=== ASSIGNMENT ===
Write how many lines in the records below include the string "reference". No other text should be given.

|---|

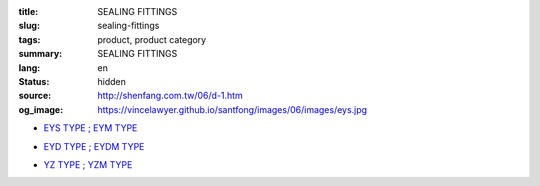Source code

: :title: SEALING FITTINGS
:slug: sealing-fittings
:tags: product, product category
:summary: SEALING FITTINGS
:lang: en
:status: hidden
:source: http://shenfang.com.tw/06/d-1.htm
:og_image: https://vincelawyer.github.io/santfong/images/06/images/eys.jpg


- `EYS TYPE ; EYM TYPE <{filename}eys-type-eym-type.rst>`_

  .. image:: {filename}/images/06/images/eys.jpg
     :name: http://shenfang.com.tw/06/images/EYS.jpg
     :alt: product
     :class: product-image-thumbnail

  .. image:: {filename}/images/06/images/eym.jpg
     :name: http://shenfang.com.tw/06/images/EYM.JPG
     :alt: product
     :class: product-image-thumbnail

- `EYD TYPE ; EYDM TYPE <{filename}eyd-type-eydm-type.rst>`_

  .. image:: {filename}/images/06/images/eyd.jpg
     :name: http://shenfang.com.tw/06/images/EYD.jpg
     :alt: product
     :class: product-image-thumbnail

  .. image:: {filename}/images/06/images/eydm.jpg
     :name: http://shenfang.com.tw/06/images/EYDM.JPG
     :alt: product
     :class: product-image-thumbnail

- `YZ TYPE ; YZM TYPE <{filename}yz-type-yzm-type.rst>`_

  .. image:: {filename}/images/06/images/yz.jpg
     :name: http://shenfang.com.tw/06/images/YZ.JPG
     :alt: product
     :class: product-image-thumbnail

  .. image:: {filename}/images/06/images/yzm.jpg
     :name: http://shenfang.com.tw/06/images/YZM.JPG
     :alt: product
     :class: product-image-thumbnail

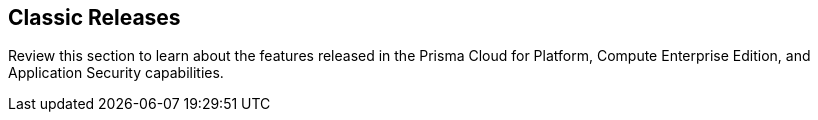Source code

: == Classic Releases

Review this section to learn about the features released in the Prisma Cloud for Platform, Compute Enterprise Edition, and Application Security capabilities.
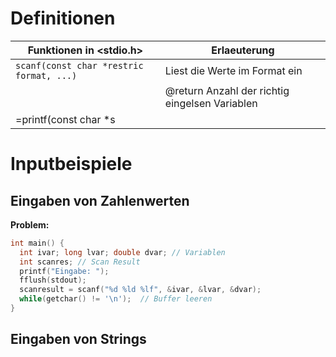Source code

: * Definitionen
  | Funktionen in <stdio.h>                  | Erlaeuterung                                   |
  |------------------------------------------+------------------------------------------------|
  | =scanf(const char *restric format, ...)= | Liest die Werte im Format ein                  |
  |                                          | @return Anzahl der richtig eingelsen Variablen |
  | =printf(const char *s                 |                                                |
* Inputbeispiele
** Eingaben von Zahlenwerten
  *Problem:* 
  #+begin_src c
  int main() {
    int ivar; long lvar; double dvar; // Variablen
    int scanres; // Scan Result
    printf("Eingabe: ");
    fflush(stdout);  
    scanresult = scanf("%d %ld %lf", &ivar, &lvar, &dvar);
    while(getchar() != '\n');  // Buffer leeren
  }
  #+end_src

** Eingaben von Strings
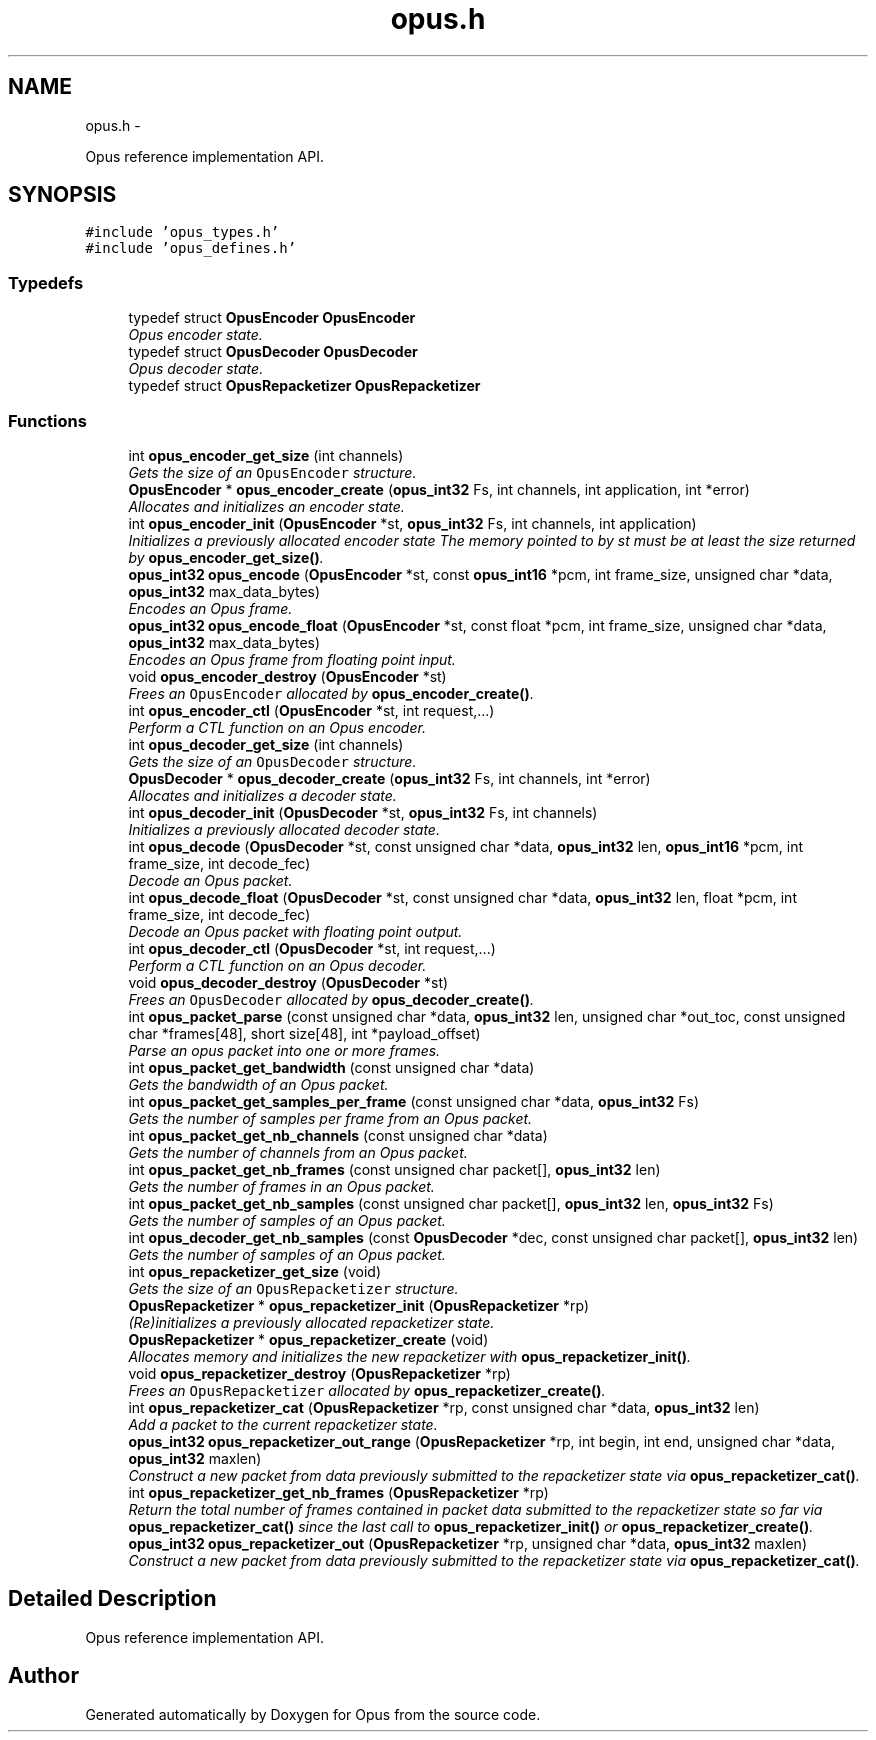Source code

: .TH "opus.h" 3 "25 Jun 2013" "Version 1.0.2" "Opus" \" -*- nroff -*-
.ad l
.nh
.SH NAME
opus.h \- 
.PP
Opus reference implementation API.  

.SH SYNOPSIS
.br
.PP
\fC#include 'opus_types.h'\fP
.br
\fC#include 'opus_defines.h'\fP
.br

.SS "Typedefs"

.in +1c
.ti -1c
.RI "typedef struct \fBOpusEncoder\fP \fBOpusEncoder\fP"
.br
.RI "\fIOpus encoder state. \fP"
.ti -1c
.RI "typedef struct \fBOpusDecoder\fP \fBOpusDecoder\fP"
.br
.RI "\fIOpus decoder state. \fP"
.ti -1c
.RI "typedef struct \fBOpusRepacketizer\fP \fBOpusRepacketizer\fP"
.br
.in -1c
.SS "Functions"

.in +1c
.ti -1c
.RI "int \fBopus_encoder_get_size\fP (int channels)"
.br
.RI "\fIGets the size of an \fCOpusEncoder\fP structure. \fP"
.ti -1c
.RI "\fBOpusEncoder\fP * \fBopus_encoder_create\fP (\fBopus_int32\fP Fs, int channels, int application, int *error)"
.br
.RI "\fIAllocates and initializes an encoder state. \fP"
.ti -1c
.RI "int \fBopus_encoder_init\fP (\fBOpusEncoder\fP *st, \fBopus_int32\fP Fs, int channels, int application)"
.br
.RI "\fIInitializes a previously allocated encoder state The memory pointed to by st must be at least the size returned by \fBopus_encoder_get_size()\fP. \fP"
.ti -1c
.RI "\fBopus_int32\fP \fBopus_encode\fP (\fBOpusEncoder\fP *st, const \fBopus_int16\fP *pcm, int frame_size, unsigned char *data, \fBopus_int32\fP max_data_bytes)"
.br
.RI "\fIEncodes an Opus frame. \fP"
.ti -1c
.RI "\fBopus_int32\fP \fBopus_encode_float\fP (\fBOpusEncoder\fP *st, const float *pcm, int frame_size, unsigned char *data, \fBopus_int32\fP max_data_bytes)"
.br
.RI "\fIEncodes an Opus frame from floating point input. \fP"
.ti -1c
.RI "void \fBopus_encoder_destroy\fP (\fBOpusEncoder\fP *st)"
.br
.RI "\fIFrees an \fCOpusEncoder\fP allocated by \fBopus_encoder_create()\fP. \fP"
.ti -1c
.RI "int \fBopus_encoder_ctl\fP (\fBOpusEncoder\fP *st, int request,...)"
.br
.RI "\fIPerform a CTL function on an Opus encoder. \fP"
.ti -1c
.RI "int \fBopus_decoder_get_size\fP (int channels)"
.br
.RI "\fIGets the size of an \fCOpusDecoder\fP structure. \fP"
.ti -1c
.RI "\fBOpusDecoder\fP * \fBopus_decoder_create\fP (\fBopus_int32\fP Fs, int channels, int *error)"
.br
.RI "\fIAllocates and initializes a decoder state. \fP"
.ti -1c
.RI "int \fBopus_decoder_init\fP (\fBOpusDecoder\fP *st, \fBopus_int32\fP Fs, int channels)"
.br
.RI "\fIInitializes a previously allocated decoder state. \fP"
.ti -1c
.RI "int \fBopus_decode\fP (\fBOpusDecoder\fP *st, const unsigned char *data, \fBopus_int32\fP len, \fBopus_int16\fP *pcm, int frame_size, int decode_fec)"
.br
.RI "\fIDecode an Opus packet. \fP"
.ti -1c
.RI "int \fBopus_decode_float\fP (\fBOpusDecoder\fP *st, const unsigned char *data, \fBopus_int32\fP len, float *pcm, int frame_size, int decode_fec)"
.br
.RI "\fIDecode an Opus packet with floating point output. \fP"
.ti -1c
.RI "int \fBopus_decoder_ctl\fP (\fBOpusDecoder\fP *st, int request,...)"
.br
.RI "\fIPerform a CTL function on an Opus decoder. \fP"
.ti -1c
.RI "void \fBopus_decoder_destroy\fP (\fBOpusDecoder\fP *st)"
.br
.RI "\fIFrees an \fCOpusDecoder\fP allocated by \fBopus_decoder_create()\fP. \fP"
.ti -1c
.RI "int \fBopus_packet_parse\fP (const unsigned char *data, \fBopus_int32\fP len, unsigned char *out_toc, const unsigned char *frames[48], short size[48], int *payload_offset)"
.br
.RI "\fIParse an opus packet into one or more frames. \fP"
.ti -1c
.RI "int \fBopus_packet_get_bandwidth\fP (const unsigned char *data)"
.br
.RI "\fIGets the bandwidth of an Opus packet. \fP"
.ti -1c
.RI "int \fBopus_packet_get_samples_per_frame\fP (const unsigned char *data, \fBopus_int32\fP Fs)"
.br
.RI "\fIGets the number of samples per frame from an Opus packet. \fP"
.ti -1c
.RI "int \fBopus_packet_get_nb_channels\fP (const unsigned char *data)"
.br
.RI "\fIGets the number of channels from an Opus packet. \fP"
.ti -1c
.RI "int \fBopus_packet_get_nb_frames\fP (const unsigned char packet[], \fBopus_int32\fP len)"
.br
.RI "\fIGets the number of frames in an Opus packet. \fP"
.ti -1c
.RI "int \fBopus_packet_get_nb_samples\fP (const unsigned char packet[], \fBopus_int32\fP len, \fBopus_int32\fP Fs)"
.br
.RI "\fIGets the number of samples of an Opus packet. \fP"
.ti -1c
.RI "int \fBopus_decoder_get_nb_samples\fP (const \fBOpusDecoder\fP *dec, const unsigned char packet[], \fBopus_int32\fP len)"
.br
.RI "\fIGets the number of samples of an Opus packet. \fP"
.ti -1c
.RI "int \fBopus_repacketizer_get_size\fP (void)"
.br
.RI "\fIGets the size of an \fCOpusRepacketizer\fP structure. \fP"
.ti -1c
.RI "\fBOpusRepacketizer\fP * \fBopus_repacketizer_init\fP (\fBOpusRepacketizer\fP *rp)"
.br
.RI "\fI(Re)initializes a previously allocated repacketizer state. \fP"
.ti -1c
.RI "\fBOpusRepacketizer\fP * \fBopus_repacketizer_create\fP (void)"
.br
.RI "\fIAllocates memory and initializes the new repacketizer with \fBopus_repacketizer_init()\fP. \fP"
.ti -1c
.RI "void \fBopus_repacketizer_destroy\fP (\fBOpusRepacketizer\fP *rp)"
.br
.RI "\fIFrees an \fCOpusRepacketizer\fP allocated by \fBopus_repacketizer_create()\fP. \fP"
.ti -1c
.RI "int \fBopus_repacketizer_cat\fP (\fBOpusRepacketizer\fP *rp, const unsigned char *data, \fBopus_int32\fP len)"
.br
.RI "\fIAdd a packet to the current repacketizer state. \fP"
.ti -1c
.RI "\fBopus_int32\fP \fBopus_repacketizer_out_range\fP (\fBOpusRepacketizer\fP *rp, int begin, int end, unsigned char *data, \fBopus_int32\fP maxlen)"
.br
.RI "\fIConstruct a new packet from data previously submitted to the repacketizer state via \fBopus_repacketizer_cat()\fP. \fP"
.ti -1c
.RI "int \fBopus_repacketizer_get_nb_frames\fP (\fBOpusRepacketizer\fP *rp)"
.br
.RI "\fIReturn the total number of frames contained in packet data submitted to the repacketizer state so far via \fBopus_repacketizer_cat()\fP since the last call to \fBopus_repacketizer_init()\fP or \fBopus_repacketizer_create()\fP. \fP"
.ti -1c
.RI "\fBopus_int32\fP \fBopus_repacketizer_out\fP (\fBOpusRepacketizer\fP *rp, unsigned char *data, \fBopus_int32\fP maxlen)"
.br
.RI "\fIConstruct a new packet from data previously submitted to the repacketizer state via \fBopus_repacketizer_cat()\fP. \fP"
.in -1c
.SH "Detailed Description"
.PP 
Opus reference implementation API. 


.SH "Author"
.PP 
Generated automatically by Doxygen for Opus from the source code.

|---|

=== ANSWER SECTION ===
2